This post will have four sections. First, I will describe the capability approach. Second, I will give some simple examples that illustrate why I think that aiming to maximize capabilities is the best way to do good for people. I’ll frame these examples in opposition to other common approaches, but my goal here is mostly constructive and to argue for the capability approach rather than against maximizing, for example, SWB. Third, I will describe what I see as the largest downsides to the capability approach as well as possible responses to these downsides. Fourth and finally, I will explain my weakly-held theory that a lot of the ways that global health or international development organizations, including GiveWell, behave owes to the deep (but often unrecognized) influence of the capability approach on their thought.
The capability approach
The fundamental unit of the value in the capability approach is a functioning, which is anything that you can be or do. Eating is a functioning. Being an EA is a functioning. Other functionings include: being a doctor, running, practicing Judaism, sleeping, and being a parent. Capabilities are options to be or do a functioning. The goal of the capability approach is not to maximize the number of capabilities available to people, it is instead to maximize the number of sets of capabilities. The notion here is that if you maximized simply the number of capabilities then you might enable someone to be: a parent or employed outside the home. But someone might want to do both. If you’re focusing on maximizing the number of sets of capabilities then you’ll end up with: parent, employed, both parent and employed, and neither. The simple beauty of this setup is that it is aiming to maximize the options that people have available to them, from which they then select the group of functionings that they want most. This is why one great book about this approach is entitled “Development as Freedom.” The argument is that development is the process of expanding capabilities, or individual freedom to live the kind of life that you want.

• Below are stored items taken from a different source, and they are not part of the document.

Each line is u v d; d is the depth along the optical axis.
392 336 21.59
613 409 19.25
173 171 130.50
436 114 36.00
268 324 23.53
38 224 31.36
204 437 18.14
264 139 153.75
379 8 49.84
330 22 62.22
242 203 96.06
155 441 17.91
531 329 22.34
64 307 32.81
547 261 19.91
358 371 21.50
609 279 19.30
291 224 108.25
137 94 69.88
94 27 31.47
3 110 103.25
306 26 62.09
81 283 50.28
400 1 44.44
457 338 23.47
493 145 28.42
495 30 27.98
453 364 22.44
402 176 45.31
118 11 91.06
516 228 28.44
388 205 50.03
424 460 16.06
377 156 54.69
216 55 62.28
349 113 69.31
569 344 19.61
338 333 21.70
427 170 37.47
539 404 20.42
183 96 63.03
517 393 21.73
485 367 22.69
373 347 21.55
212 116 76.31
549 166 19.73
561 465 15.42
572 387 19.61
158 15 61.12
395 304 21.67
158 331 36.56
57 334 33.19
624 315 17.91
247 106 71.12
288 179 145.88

I will come to criticisms later on, but one thing people may note is that this approach will lead to a lot of sets of capabilities and we will need some way to rank them or condense the list. In theory, we would want to do this based on how much people value each capability set. I will discuss this issue in more detail in the third section.
Examples of why I love the capability approach
Here I’ll lay out a few examples that show why I think the capability approach is the best way to think about improving human welfare.
First, in opposition to preference-satisfaction approaches, the capability approach values options not taken. I think this accords with most of our intuitions, and that it takes real work for economics to train it out of people. Here are two examples:
- Imagine two children. The first has domineering parents that inform her that she has to grow up to be a doctor. They closely control her school and extracurriculars in order to make this happen, but she doesn’t mind. As it happens she wants to be a doctor, and she will grow up to be a doctor. The second child has parents that tell her she can do what she wants and they broadly support her. She picks the same school and extracurricular options as the first child, and she also grows up to be a doctor. The two children had the same outcomes, and they both were able to select their top options for school, extracurriculars, and career. On most preference-satisfaction approaches they are equally well off. Under the capability approach, however, the second child was much better off as she had so many more options open to her.
- Imagine two cities. In one, it is safe for women to walk around at night and in the second it is not. I think the former city is better even if women don’t want to walk around at night, because I think that option is valuable to people even if they do not take it. Preference-satisfaction approaches miss this.
Second, I think that the capability approach gives us a better sense of who is facing deprivation and a better sense of how to prioritize allocating resources/aid than other approaches. I think that this partially has to do with the fact that capabilities are genuine options to do functionings and so they are objective in a way that SWB or happiness is not. For example, you either do or do not have the option of being well nourished. This allows the capability approach to avoid some of the problems related to people possibly having odd functions relating some kind of aid to utility or happiness and therefore becoming either utility monsters or being considered unworthy of aid because the adversity that they face doesn’t translate into SWB or utility.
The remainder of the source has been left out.